#### [WHAT TO PRODUCE]
Locate each line below that contains the string "inHg", and copy those lines. Matching is case-sensitive.

(INPUT RECORDS Opens)

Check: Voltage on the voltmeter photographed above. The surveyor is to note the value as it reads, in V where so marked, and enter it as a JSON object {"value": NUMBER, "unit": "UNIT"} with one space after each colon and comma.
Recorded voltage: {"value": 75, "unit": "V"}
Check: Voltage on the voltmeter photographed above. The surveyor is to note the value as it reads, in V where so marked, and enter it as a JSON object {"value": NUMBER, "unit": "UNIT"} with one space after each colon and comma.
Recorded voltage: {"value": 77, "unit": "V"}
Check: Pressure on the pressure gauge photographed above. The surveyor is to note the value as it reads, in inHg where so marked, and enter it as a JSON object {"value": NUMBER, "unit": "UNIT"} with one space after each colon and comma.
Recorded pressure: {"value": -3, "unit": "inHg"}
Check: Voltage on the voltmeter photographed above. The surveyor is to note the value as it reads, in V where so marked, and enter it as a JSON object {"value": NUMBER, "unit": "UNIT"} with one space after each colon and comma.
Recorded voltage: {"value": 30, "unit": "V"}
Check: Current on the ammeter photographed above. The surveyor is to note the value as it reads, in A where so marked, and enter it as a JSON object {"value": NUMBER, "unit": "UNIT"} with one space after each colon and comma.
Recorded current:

(INPUT RECORDS Closes)
(INPUT RECORDS Opens)

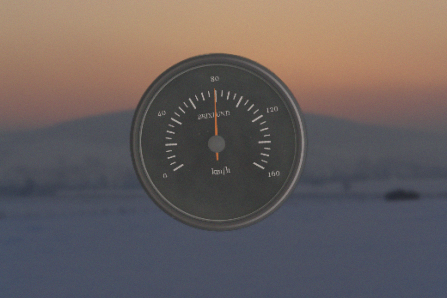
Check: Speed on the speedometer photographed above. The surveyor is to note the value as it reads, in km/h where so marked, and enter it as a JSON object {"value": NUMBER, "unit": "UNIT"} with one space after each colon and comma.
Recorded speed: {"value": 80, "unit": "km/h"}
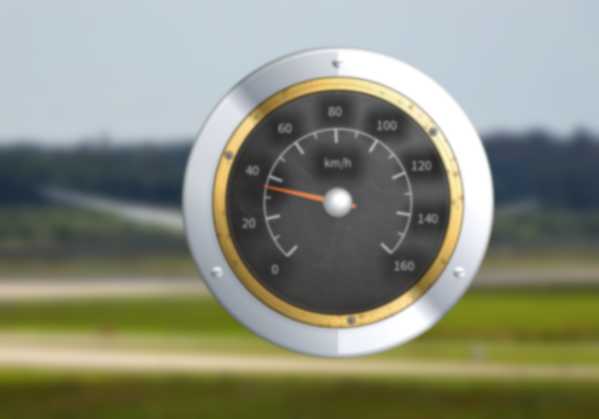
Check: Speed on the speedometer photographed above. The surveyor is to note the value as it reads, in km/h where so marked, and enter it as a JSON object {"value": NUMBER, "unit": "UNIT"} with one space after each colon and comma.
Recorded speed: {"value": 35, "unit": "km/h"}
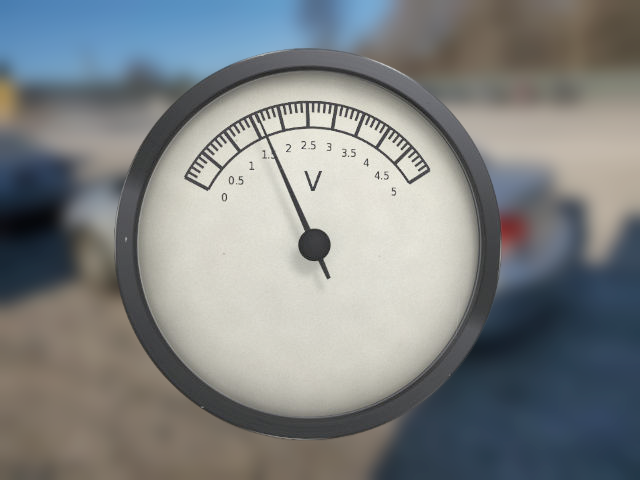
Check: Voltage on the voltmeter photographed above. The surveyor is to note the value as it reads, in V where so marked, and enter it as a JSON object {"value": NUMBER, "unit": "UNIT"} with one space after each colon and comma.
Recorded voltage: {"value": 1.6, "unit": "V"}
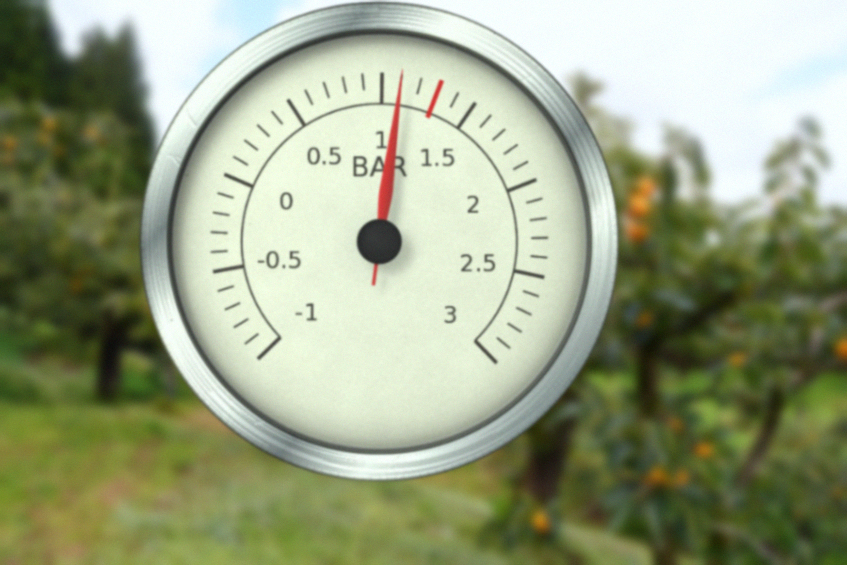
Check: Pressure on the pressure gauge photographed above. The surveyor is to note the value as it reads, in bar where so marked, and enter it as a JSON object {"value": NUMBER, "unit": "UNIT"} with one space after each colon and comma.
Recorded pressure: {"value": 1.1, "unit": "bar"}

(INPUT RECORDS Closes)
(INPUT RECORDS Opens)

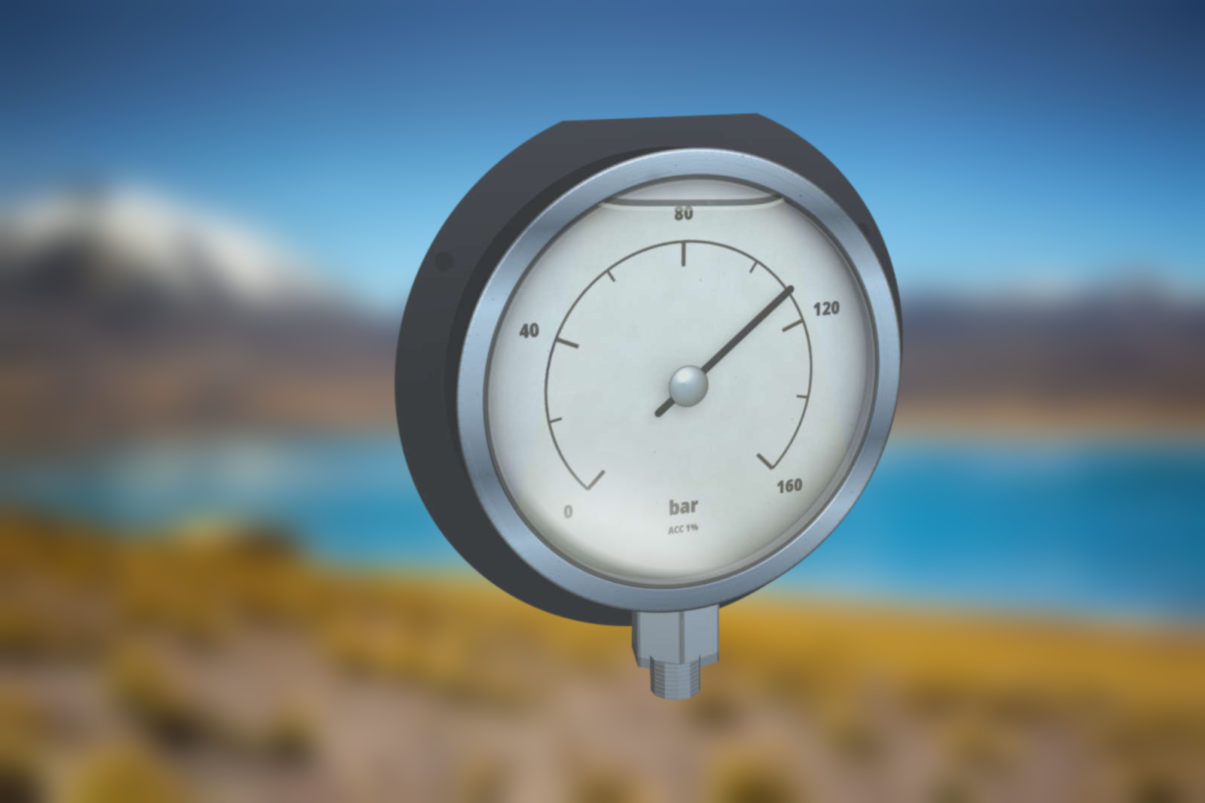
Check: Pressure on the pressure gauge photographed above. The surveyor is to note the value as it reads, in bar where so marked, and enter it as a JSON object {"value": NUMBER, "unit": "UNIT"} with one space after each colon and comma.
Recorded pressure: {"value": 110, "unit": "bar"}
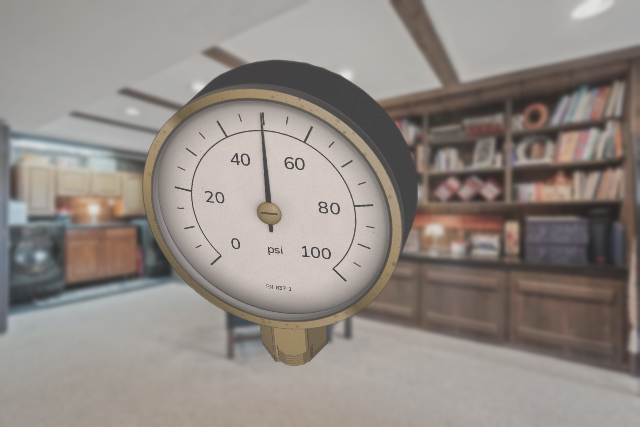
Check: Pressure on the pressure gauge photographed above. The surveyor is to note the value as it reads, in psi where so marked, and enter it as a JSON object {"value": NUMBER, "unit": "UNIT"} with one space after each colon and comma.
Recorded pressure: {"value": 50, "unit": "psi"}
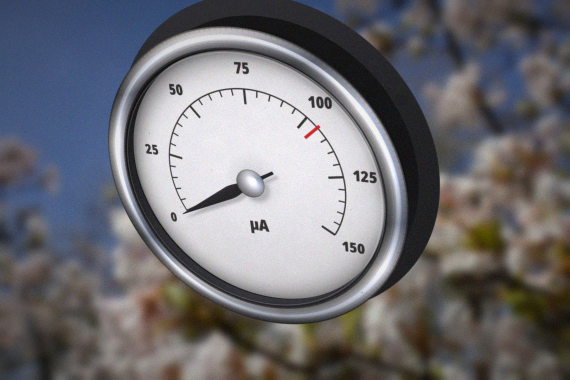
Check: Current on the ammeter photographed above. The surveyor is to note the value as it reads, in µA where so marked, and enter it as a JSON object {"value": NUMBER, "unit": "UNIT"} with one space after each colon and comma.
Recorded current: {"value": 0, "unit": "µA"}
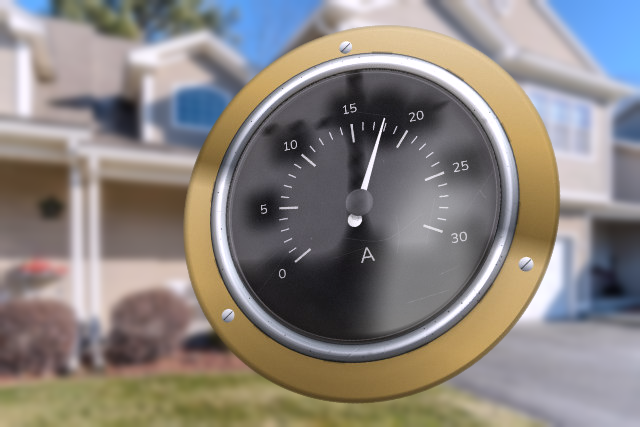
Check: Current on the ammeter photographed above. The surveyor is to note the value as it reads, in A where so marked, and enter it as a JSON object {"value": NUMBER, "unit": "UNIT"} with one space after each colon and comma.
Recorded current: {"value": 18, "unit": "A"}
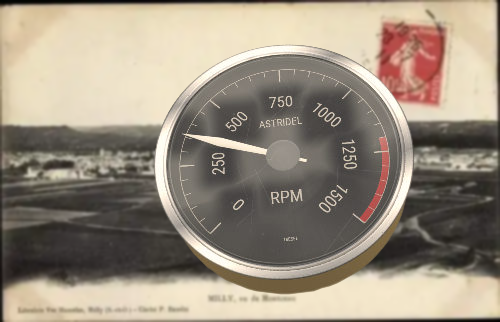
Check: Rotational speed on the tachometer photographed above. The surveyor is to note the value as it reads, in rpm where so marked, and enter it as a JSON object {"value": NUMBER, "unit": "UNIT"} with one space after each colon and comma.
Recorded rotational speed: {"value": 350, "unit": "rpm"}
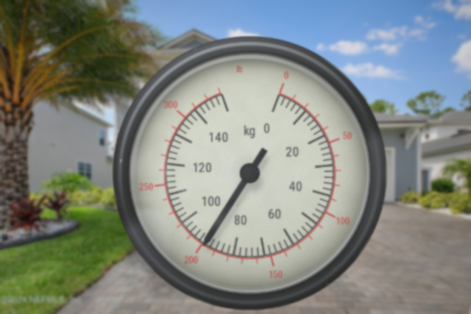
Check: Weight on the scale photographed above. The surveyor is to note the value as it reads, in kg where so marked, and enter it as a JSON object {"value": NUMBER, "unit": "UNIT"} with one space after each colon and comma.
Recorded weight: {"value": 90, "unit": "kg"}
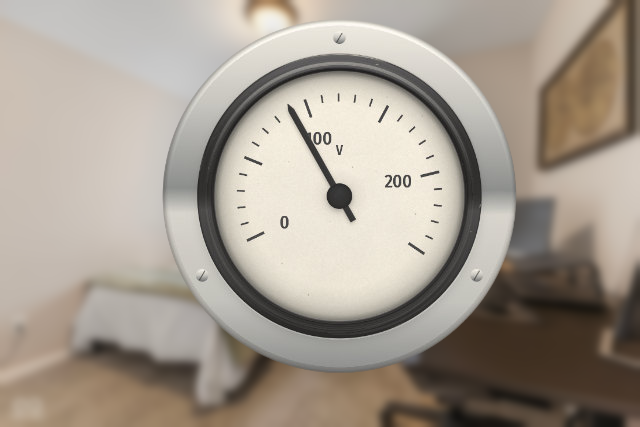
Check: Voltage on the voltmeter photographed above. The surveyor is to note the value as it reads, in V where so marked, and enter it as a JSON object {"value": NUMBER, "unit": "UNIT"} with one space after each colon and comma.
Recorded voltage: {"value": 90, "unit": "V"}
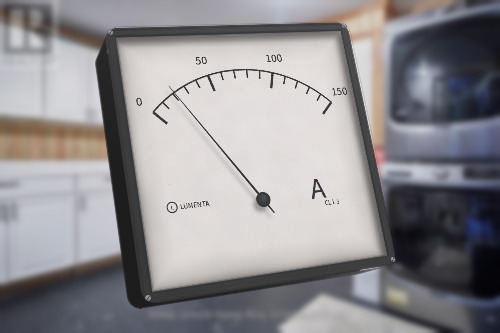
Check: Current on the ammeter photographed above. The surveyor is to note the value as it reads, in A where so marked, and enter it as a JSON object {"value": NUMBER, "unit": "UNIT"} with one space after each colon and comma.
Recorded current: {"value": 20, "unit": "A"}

(INPUT RECORDS Closes)

#### [REPLY TO THE EXERCISE]
Check: Pressure on the pressure gauge photographed above. The surveyor is to note the value as it reads, in inHg where so marked, and enter it as a JSON object {"value": NUMBER, "unit": "UNIT"} with one space after each colon and comma.
Recorded pressure: {"value": -3, "unit": "inHg"}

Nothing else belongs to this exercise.